There was also some variation in how satisfied companies were, based on what kind of activities they are pursuing. Those that are focused on security training and awareness show some satisfaction, but not as much as those firms that are tying security of IT to the overall performance evaluation of their technology staff, or those who are enforcing mandatory testing on security training.
Appalraju suggested these latter companies have a bit more maturity in their IT security approach.
“They’re not spending a lot of time developing a security strategy. They’ve invested in the fundamental areas way earlier,” he said, though he added, “There aren’t a lot of companies who can say, they know what ‘enough security’ is.”
The study also looked at the possibility of handing off IT security chores to a third party, but Hejazi said the results showed poor overall support for it.

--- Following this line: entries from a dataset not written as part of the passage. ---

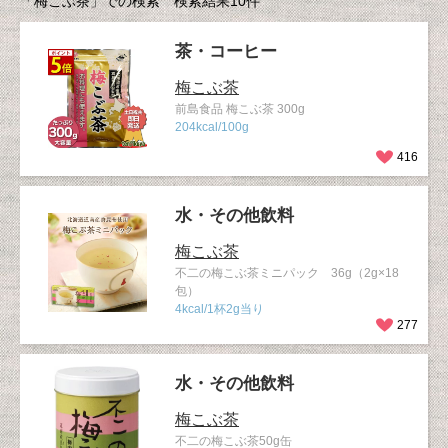
「梅こぶ茶」での検索 検索結果10件
茶・コーヒー
梅こぶ茶
前島食品 梅こぶ茶 300g
204kcal/100g
416
水・その他飲料
梅こぶ茶
不二の梅こぶ茶ミニパック 36g（2g×18
包）
4kcal/1杯2g当り
277
水・その他飲料
梅こぶ茶
不二の梅こぶ茶50g缶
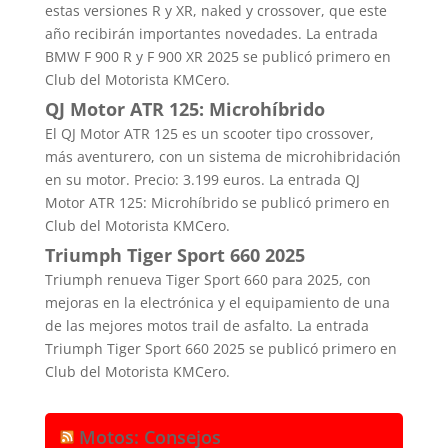
estas versiones R y XR, naked y crossover, que este
año recibirán importantes novedades. La entrada
BMW F 900 R y F 900 XR 2025 se publicó primero en
Club del Motorista KMCero.
QJ Motor ATR 125: Microhíbrido
El QJ Motor ATR 125 es un scooter tipo crossover,
más aventurero, con un sistema de microhibridación
en su motor. Precio: 3.199 euros. La entrada QJ
Motor ATR 125: Microhíbrido se publicó primero en
Club del Motorista KMCero.
Triumph Tiger Sport 660 2025
Triumph renueva Tiger Sport 660 para 2025, con
mejoras en la electrónica y el equipamiento de una
de las mejores motos trail de asfalto. La entrada
Triumph Tiger Sport 660 2025 se publicó primero en
Club del Motorista KMCero.
Motos: Consejos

At least 40 per cent of the respondents said they do not outsource IT security at all, while another 17 per cent they would do so only to Canadian companies. Thirteen per cent said they would only outsource to companies in countries whose laws around privacy are as stringent as Canada’s.
“We did notice that the firms who outsourced security tend to be larger, with more than 10,000 people,” he said. Those firms also tended to express overall satisfaction with their IT security, compared with non-outsourcing firms.
Some of the hesitancy around outsourcing may be due to legislation south of the boarder. The survey showed that 39 per cent of Canadian companies are very concerned about the U.S. Patriot Act.
InfoSecurity Canada 2008 continues on Thursday.